On April 21, 2020, the Massachusetts Department of Revenue issued guidance instructing Massachusetts employers to continue withholding from non-resident employee paychecks in the same proportions as they had before the pandemic triggered a state of emergency. In other words, even though New Hampshire residents were working from home full-time, the employers should keep withholding as if their employees still commuted to and worked in Massachusetts as usual.
New Hampshire seeks to sue Massachusetts over the rule
In October 2019, New Hampshire filed a request in the Supreme Court for permission to commence a lawsuit against Massachusetts. New Hampshire claimed Massachusetts had violated the U.S. Constitution and infringed on New Hampshire’s sovereignty by issuing the rule maintaining the pre-pandemic status quo for withholding Massachusetts employment taxes from New Hampshire residents.
Massachusetts and, eventually, the United States government, opposed New Hampshire’s request.
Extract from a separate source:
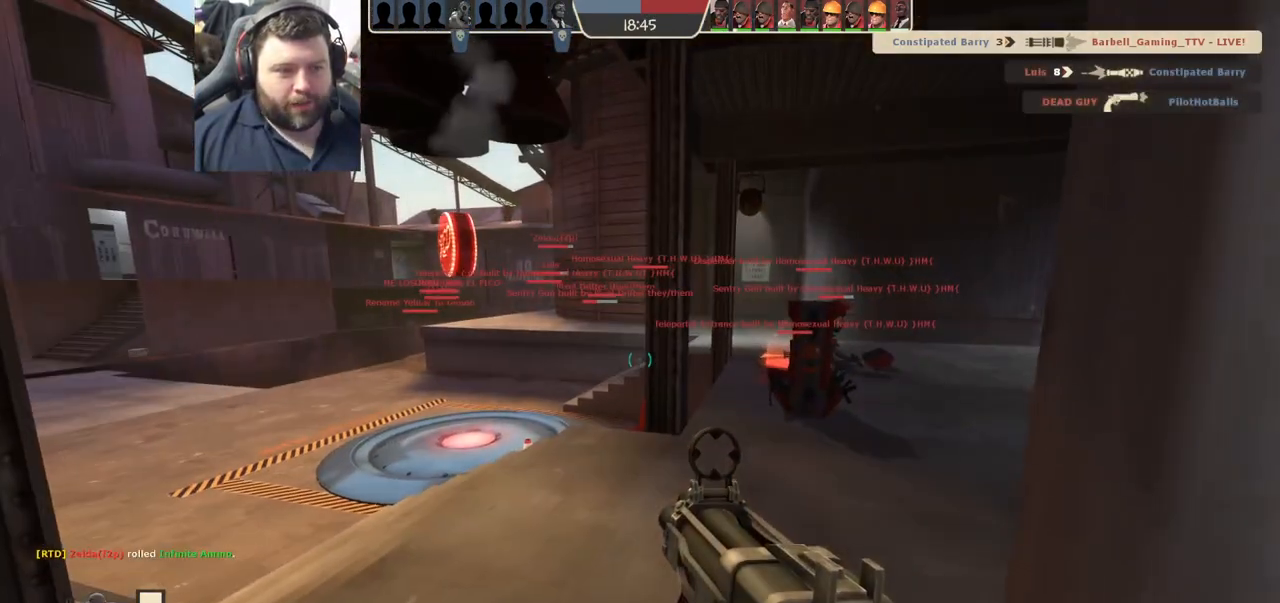
{"dt_ms": 500, "buttons": [], "left_stick": "up-right", "right_stick": "center", "events": [[33, "SQUARE", "down"], [133, "SQUARE", "up"], [317, "left_stick", "up-right"]]}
In essence, both argued that New Hampshire had no business challenging the Massachusetts revenue rule, and that the rightful party to challenge the rule, if anyone, would be an affected New Hampshire resident who had taxes withheld.
The Supreme Court decides not to take up the case
In a one-sentence ruling issued on June 28, 2021, the Supreme Court sided with Massachusetts and the federal government, refusing to give New Hampshire permission to pursue its lawsuit. The court did not explain its decision, but indicated that Justices Thomas and Alito would have allowed the case to proceed.
Where the decision leaves Massachusetts and New Hampshire taxpayers
By refusing to hear New Hampshire’s complaint, the Supreme Court effectively left the Massachusetts income tax withholding rule in place. That rule is set to expire on August 26, 2021.
However, it’s not likely to end the controversy. Individual New Hampshire taxpayers will likely file lawsuits seeking reimbursement of taxes withheld and paid to Massachusetts during the pandemic. Additionally, if remote work is here to stay, it could mean a potentially drastic reduction in employment tax revenues for the Commonwealth, unless it finds a new way to collect employment taxes from out-of-state residents who work for Massachusetts employers.